REQUISITO A
Atualize a listagem do início até a linha que contém "4: (916, 564)", incluindo essa linha, trocando "zero-indexed" por "zero-based" e mantendo todo o resto igual. Deixe as imagens de fora da resposta.

TRECHO
· · · ·
Na bela capa de Pílulas Azuis, vemos um casal sentado num sofá que está à deriva, boiando naquilo que parece ser o mar. O céu é vermelho alaranjado e nos rostos dos personagens, o que percebemos é uma alegria genuína, corroborada pelo traço de intimidade representado pela brincadeira que eles fazem com os pés um do outro.
Seriam náufragos felizes?
Trata-se de uma imagem repleta de significados que serão discutidos ao longo da narrativa autobiográfica do suíço Frederik Peeters. A história em quadrinhos, lançada pela editora Nemo, com tradução de Fernando Scheibe, fala, entre outras coisas, sobre a necessidade de gerenciarmos os nossos sentimentos diante de uma situação muito difícil, nesse caso: descobrir que a pessoa que você ama está doente.
A singela narrativa de Peeters prima pela simplicidade de seu traço em preto e branco e pela precisão de seu texto, pois além de bom desenhista, ele escreve muito bem, fugindo de obviedades, sentimentalismos e apresentando reflexões consistentes.
· · · ·
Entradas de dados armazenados

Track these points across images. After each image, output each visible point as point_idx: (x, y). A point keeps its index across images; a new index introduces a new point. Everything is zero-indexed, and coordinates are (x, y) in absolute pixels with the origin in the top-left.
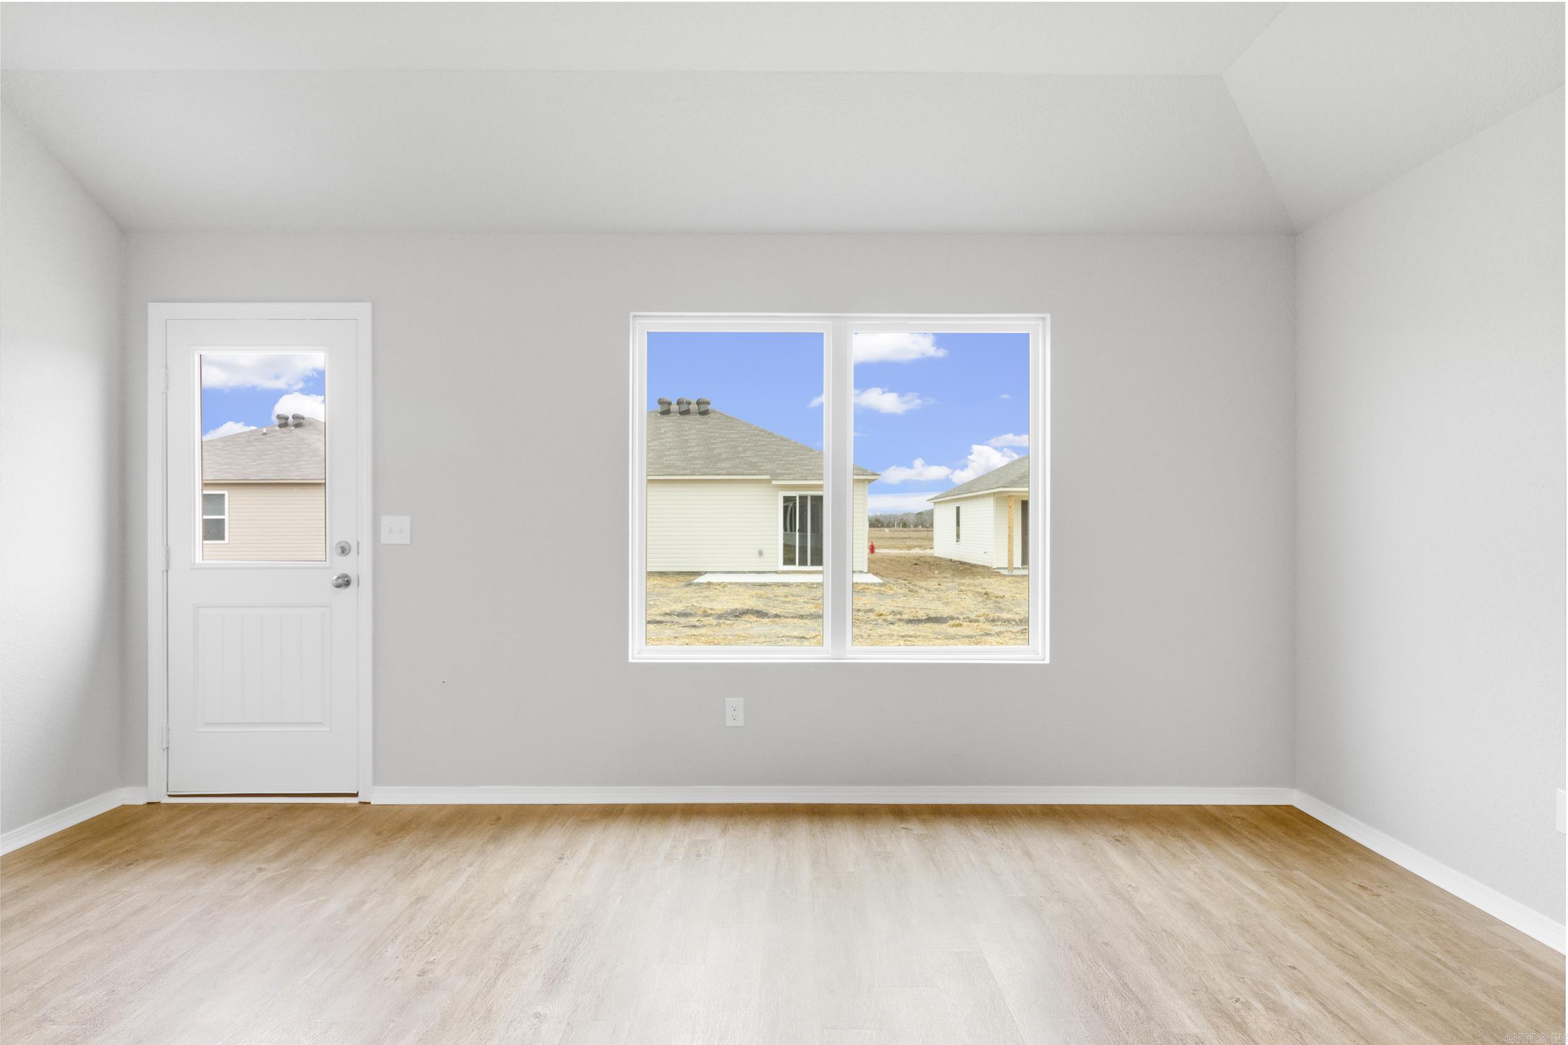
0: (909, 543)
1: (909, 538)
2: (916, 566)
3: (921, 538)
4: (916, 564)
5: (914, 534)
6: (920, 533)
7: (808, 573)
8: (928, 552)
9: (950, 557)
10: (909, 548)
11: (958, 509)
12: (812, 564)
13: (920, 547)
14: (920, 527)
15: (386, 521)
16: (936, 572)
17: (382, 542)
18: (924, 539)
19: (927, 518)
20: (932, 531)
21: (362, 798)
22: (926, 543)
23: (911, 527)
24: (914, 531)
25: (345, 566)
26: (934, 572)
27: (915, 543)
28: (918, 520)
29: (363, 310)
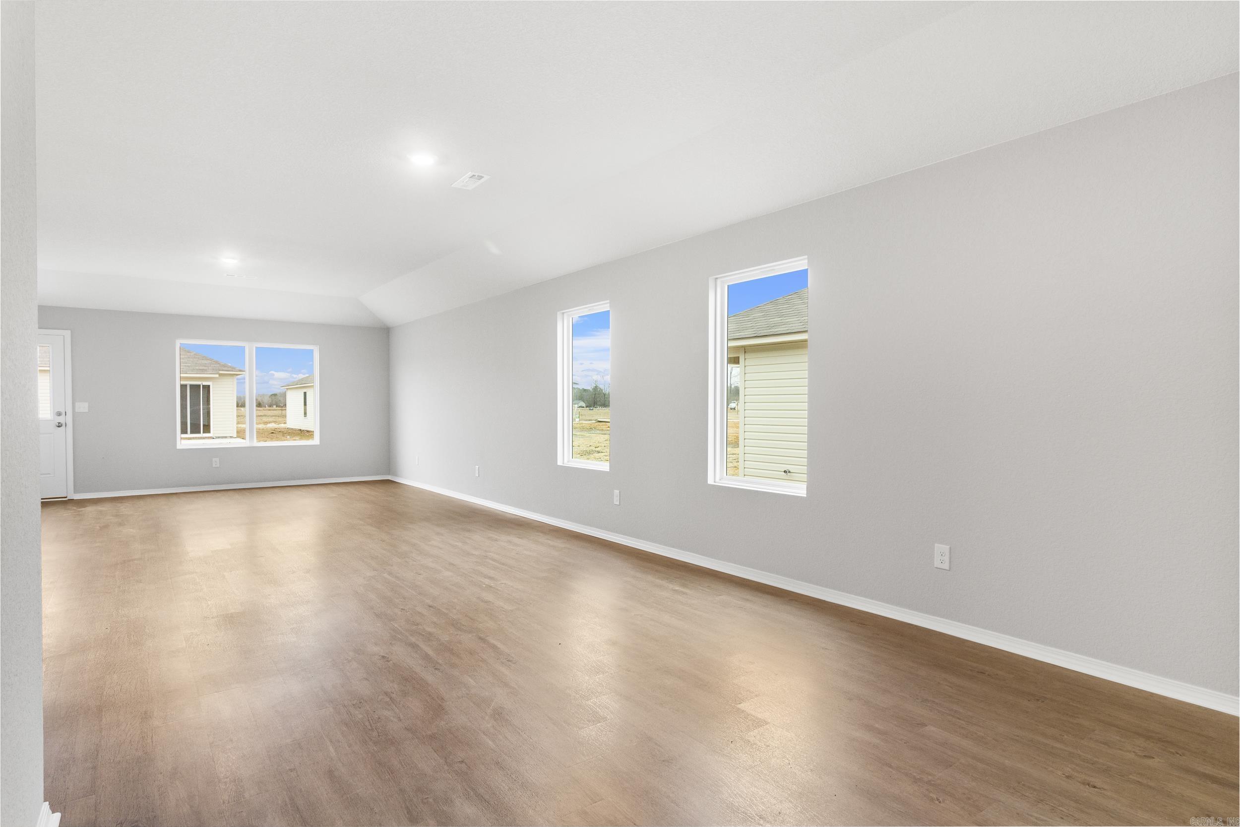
0: (265, 419)
1: (265, 416)
2: (272, 434)
3: (275, 416)
4: (273, 433)
5: (270, 413)
6: (275, 412)
7: (189, 439)
8: (282, 425)
9: (299, 428)
10: (266, 423)
11: (305, 393)
12: (192, 432)
13: (275, 422)
14: (275, 406)
15: (77, 404)
16: (288, 437)
17: (76, 411)
18: (279, 416)
19: (281, 399)
20: (286, 410)
21: (69, 498)
22: (280, 419)
23: (266, 407)
24: (269, 410)
25: (61, 419)
26: (286, 437)
27: (271, 419)
28: (272, 401)
29: (67, 333)
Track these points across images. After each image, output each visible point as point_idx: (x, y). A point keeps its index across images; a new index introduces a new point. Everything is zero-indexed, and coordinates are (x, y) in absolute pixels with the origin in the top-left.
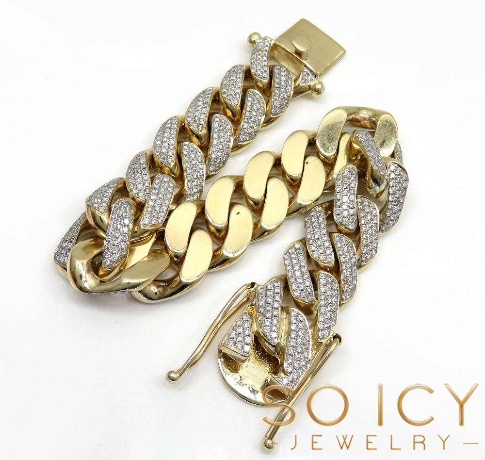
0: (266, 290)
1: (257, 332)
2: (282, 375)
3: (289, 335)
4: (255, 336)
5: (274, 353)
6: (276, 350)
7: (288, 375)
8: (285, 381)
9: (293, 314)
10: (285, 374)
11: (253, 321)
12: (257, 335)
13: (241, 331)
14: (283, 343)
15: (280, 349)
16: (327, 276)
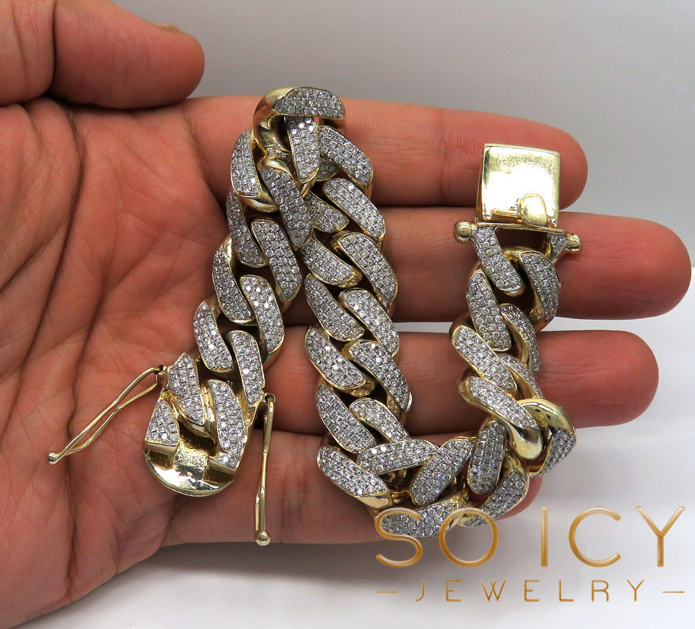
0: (178, 369)
1: (180, 417)
2: (221, 454)
3: (216, 409)
4: (179, 422)
5: (205, 434)
6: (206, 430)
7: (226, 452)
8: (226, 460)
9: (214, 386)
10: (223, 452)
11: (172, 407)
12: (181, 420)
13: (162, 420)
14: (212, 419)
15: (211, 428)
16: (240, 334)
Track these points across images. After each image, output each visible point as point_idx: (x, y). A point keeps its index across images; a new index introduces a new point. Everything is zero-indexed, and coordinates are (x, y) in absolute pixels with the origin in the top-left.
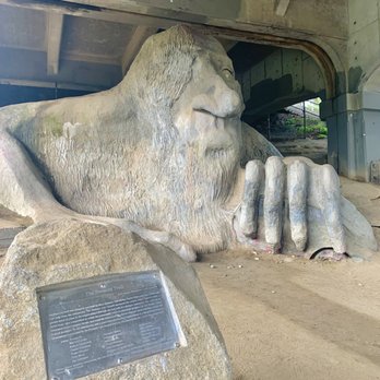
· · · ·
REQUISITO B
Reproduza, do trecho sobre Pílulas Azuis, a parte que começa em "Na bela capa" e vai até "Seriam náufragos felizes?", sem nenhuma alteração.

RESPOSTA DO EXERCÍCIO A
Track these points across images. After each image, output each visible point as point_idx: (x, y). A point keeps its index across images; a new index introduces a new point. Everything is zero-based, and coordinates are (x, y) in absolute pixels with the origin in the top-left.
0: (909, 543)
1: (909, 538)
2: (916, 566)
3: (921, 538)
4: (916, 564)

RESPOSTA DO EXERCÍCIO B
Na bela capa de Pílulas Azuis, vemos um casal sentado num sofá que está à deriva, boiando naquilo que parece ser o mar. O céu é vermelho alaranjado e nos rostos dos personagens, o que percebemos é uma alegria genuína, corroborada pelo traço de intimidade representado pela brincadeira que eles fazem com os pés um do outro.
Seriam náufragos felizes?